Tech firms have lost significant value this year as the market takes a downturn and reverses much of the gains from the previous 13-year bull run. Paytm is among a number of Indian startups that went public last year. Zomato, Policybazaar, Nykaa and Delhivery -- some of the other startups that have gone public in the past two years -- are all trading considerably below their IPO prices.
Vijay Shekhar Sharma, the founder of Paytm, assured investors last week that the firm is working “on the right path to profitability and free cash flows.” He added: “Our journey to build a scalable and profitable financial services business has just started.”
The erosion in Paytm’s shares may also have a knock-on effect on the broader fintech startup ecosystem in India.
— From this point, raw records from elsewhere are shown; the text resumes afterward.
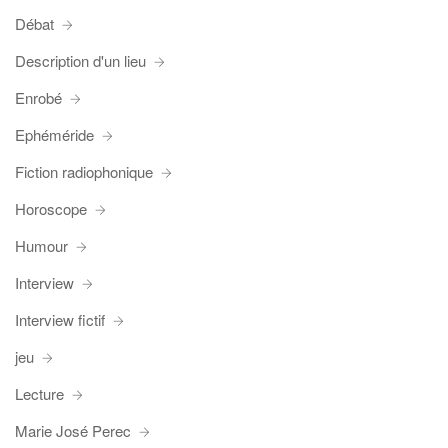
Débat
Description d'un lieu
Enrobé
Ephéméride
Fiction radiophonique
Horoscope
Humour
Interview
Interview fictif
jeu
Lecture
Marie José Perec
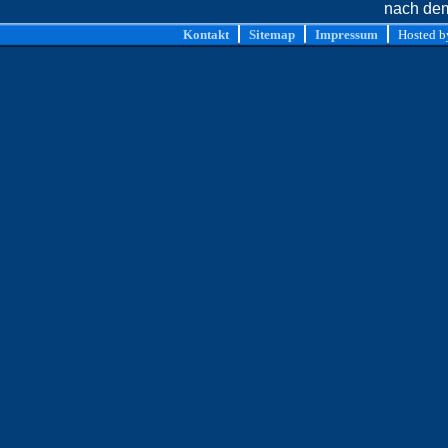
nach dem
Kontakt
Sitemap
Impressum
Hosted 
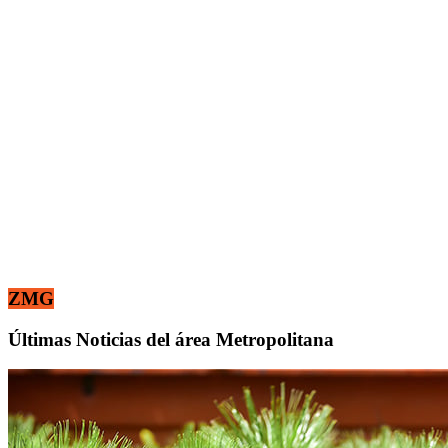
ZMG
Últimas Noticias del área Metropolitana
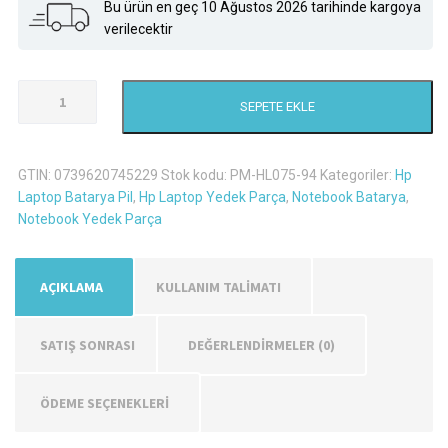
Bu ürün en geç 10 Ağustos 2026 tarihinde kargoya
verilecektir
Hp
SEPETE EKLE
15-
P021Tx
Laptop
GTIN:
0739620745229
Stok kodu:
PM-HL075-94
Kategoriler:
Hp
Batarya
Laptop Batarya Pil
,
Hp Laptop Yedek Parça
,
Notebook Batarya
,
Pil
Notebook Yedek Parça
adet
AÇIKLAMA
KULLANIM TALİMATI
SATIŞ SONRASI
DEĞERLENDIRMELER (0)
ÖDEME SEÇENEKLERİ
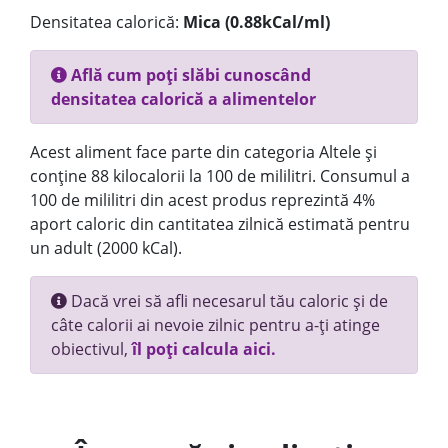
Densitatea calorică:
Mica (0.88kCal/ml)
Află cum poți slăbi cunoscând
densitatea calorică a alimentelor
Acest aliment face parte din categoria Altele și
conține 88 kilocalorii la 100 de mililitri. Consumul a
100 de mililitri din acest produs reprezintă 4%
aport caloric din cantitatea zilnică estimată pentru
un adult (2000 kCal).
Dacă vrei să afli necesarul tău caloric și de
câte calorii ai nevoie zilnic pentru a-ți atinge
obiectivul,
îl poți calcula aici.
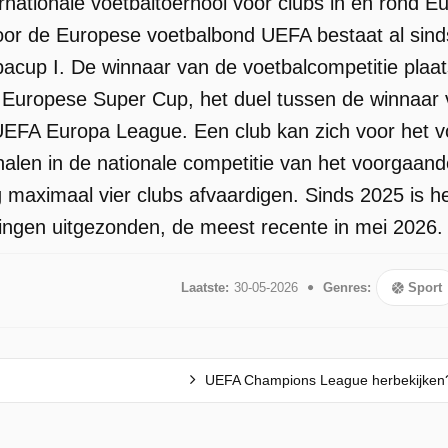
ernationale voetbaltoernooi voor clubs in en rond E
or de Europese voetbalbond UEFA bestaat al sinds 
acup I. De winnaar van de voetbalcompetitie plaa
e Europese Super Cup, het duel tussen de winnaa
EFA Europa League. Een club kan zich voor het v
halen in de nationale competitie van het voorgaande
maximaal vier clubs afvaardigen. Sinds 2025 is h
eringen uitgezonden, de meest recente in mei 2026.
Laatste:
30-05-2026
Genres:
Sport
UEFA Champions League herbekijken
PhonePe, a rival of Paytm, is attempting to raise a round from General Atlantic and Walmart at a $12 billion valuation, according to Moneycontrol.
Sharma has said the company is working to make Paytm hit $1 billion in annual revenue by the end of this fiscal year in March.
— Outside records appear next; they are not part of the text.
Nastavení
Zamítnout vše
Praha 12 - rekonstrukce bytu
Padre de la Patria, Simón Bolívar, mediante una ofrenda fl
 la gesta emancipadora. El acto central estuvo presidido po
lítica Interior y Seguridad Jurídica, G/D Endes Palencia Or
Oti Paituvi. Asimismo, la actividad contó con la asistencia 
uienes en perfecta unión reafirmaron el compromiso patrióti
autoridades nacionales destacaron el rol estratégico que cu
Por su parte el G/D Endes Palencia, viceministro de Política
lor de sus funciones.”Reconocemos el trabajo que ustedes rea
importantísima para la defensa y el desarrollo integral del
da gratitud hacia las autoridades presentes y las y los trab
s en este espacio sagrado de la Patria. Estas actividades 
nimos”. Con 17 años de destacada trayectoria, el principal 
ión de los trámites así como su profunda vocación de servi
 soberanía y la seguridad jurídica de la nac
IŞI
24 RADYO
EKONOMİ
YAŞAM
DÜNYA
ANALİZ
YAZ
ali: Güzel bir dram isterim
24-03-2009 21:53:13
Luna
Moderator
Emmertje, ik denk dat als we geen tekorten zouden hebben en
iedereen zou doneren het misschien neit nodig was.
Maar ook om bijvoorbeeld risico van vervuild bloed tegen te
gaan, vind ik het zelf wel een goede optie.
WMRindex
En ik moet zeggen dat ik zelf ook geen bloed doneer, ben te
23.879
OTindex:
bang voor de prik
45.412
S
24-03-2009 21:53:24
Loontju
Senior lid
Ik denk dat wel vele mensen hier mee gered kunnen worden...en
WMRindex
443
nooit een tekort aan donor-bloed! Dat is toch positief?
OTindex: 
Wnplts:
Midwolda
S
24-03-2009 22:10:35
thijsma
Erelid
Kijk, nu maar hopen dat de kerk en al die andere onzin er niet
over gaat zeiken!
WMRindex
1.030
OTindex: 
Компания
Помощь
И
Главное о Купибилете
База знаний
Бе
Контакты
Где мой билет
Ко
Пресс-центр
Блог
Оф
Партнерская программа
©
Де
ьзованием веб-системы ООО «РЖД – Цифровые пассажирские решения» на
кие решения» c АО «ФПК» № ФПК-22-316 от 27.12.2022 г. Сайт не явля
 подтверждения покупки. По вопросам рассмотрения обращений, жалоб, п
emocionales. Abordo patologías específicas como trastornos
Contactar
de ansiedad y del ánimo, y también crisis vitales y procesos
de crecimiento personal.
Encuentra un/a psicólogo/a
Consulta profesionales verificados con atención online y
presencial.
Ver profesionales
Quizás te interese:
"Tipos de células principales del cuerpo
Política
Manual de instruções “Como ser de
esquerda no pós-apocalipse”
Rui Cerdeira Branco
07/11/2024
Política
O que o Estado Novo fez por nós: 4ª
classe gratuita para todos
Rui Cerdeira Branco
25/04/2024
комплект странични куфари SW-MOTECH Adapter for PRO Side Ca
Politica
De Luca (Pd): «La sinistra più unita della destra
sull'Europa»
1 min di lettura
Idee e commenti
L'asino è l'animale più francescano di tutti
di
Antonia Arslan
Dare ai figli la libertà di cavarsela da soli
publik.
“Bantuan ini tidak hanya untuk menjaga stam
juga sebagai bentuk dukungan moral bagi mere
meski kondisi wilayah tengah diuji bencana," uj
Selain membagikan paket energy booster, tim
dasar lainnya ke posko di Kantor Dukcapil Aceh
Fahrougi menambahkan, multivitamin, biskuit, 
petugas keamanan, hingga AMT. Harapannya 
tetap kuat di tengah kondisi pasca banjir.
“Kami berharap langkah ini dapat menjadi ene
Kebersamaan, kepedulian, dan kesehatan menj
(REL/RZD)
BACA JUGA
The drop in price also coincides with a report from the brokerage firm Macquarie, which notes that Reliance's growing attempts to build a financial services business could pose a "significant growth and market-share risk for players like Bajaj Finance and Paytm with whom it could be competing head-on."
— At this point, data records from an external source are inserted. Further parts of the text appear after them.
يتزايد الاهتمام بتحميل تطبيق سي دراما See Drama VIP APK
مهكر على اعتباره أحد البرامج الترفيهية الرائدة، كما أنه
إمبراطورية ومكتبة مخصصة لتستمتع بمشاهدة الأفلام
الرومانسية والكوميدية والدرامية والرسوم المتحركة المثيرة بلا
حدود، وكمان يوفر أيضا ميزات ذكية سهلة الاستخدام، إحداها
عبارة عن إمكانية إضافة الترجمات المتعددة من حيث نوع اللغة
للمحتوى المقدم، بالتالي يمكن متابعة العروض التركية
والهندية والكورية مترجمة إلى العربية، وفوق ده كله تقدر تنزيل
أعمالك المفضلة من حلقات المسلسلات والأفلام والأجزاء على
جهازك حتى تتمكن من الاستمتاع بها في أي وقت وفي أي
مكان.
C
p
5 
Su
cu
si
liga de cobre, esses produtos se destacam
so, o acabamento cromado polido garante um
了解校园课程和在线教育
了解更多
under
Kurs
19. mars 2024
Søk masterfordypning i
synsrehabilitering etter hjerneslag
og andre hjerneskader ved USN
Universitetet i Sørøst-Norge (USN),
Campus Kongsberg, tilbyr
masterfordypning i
Macquarie gained reputation for its target prices last year after it recommended clients avoid Paytm at the issue price. Many other brokerages and wealth managers, in contrast, recommended they buy.
An analyst at Bernstein, in comparison, had estimated that Paytm’s valuation will swing between $21 billion and $24 billion. (A Bernstein spokesperson did not respond to a request for comment last year.) The analyst has since moved focus to crypto.
The Indian conglomerate announced last month that it will spin off and list its financial services, a move that it said will allow the oil-to-telecom giant to enter and expand into financial services such as consumer and merchant lending business and also build fintech for “all Indians.”
Reliance Industries, run by billionaire Mukesh Ambani, said that it will be incubating, acquiring and inking joint ventures in the new unit, which is called Jio Financial Services, to broaden its offerings to add insurance, payments, digital broking and asset management.
Indian telecos thought they could win in India's financial services market thanks to payment banking licenses.
Everyone, including me, thought replicating the m-pesa success was imminent. But that didn't happen. Largely because of UPI. Will this time be different for Jio?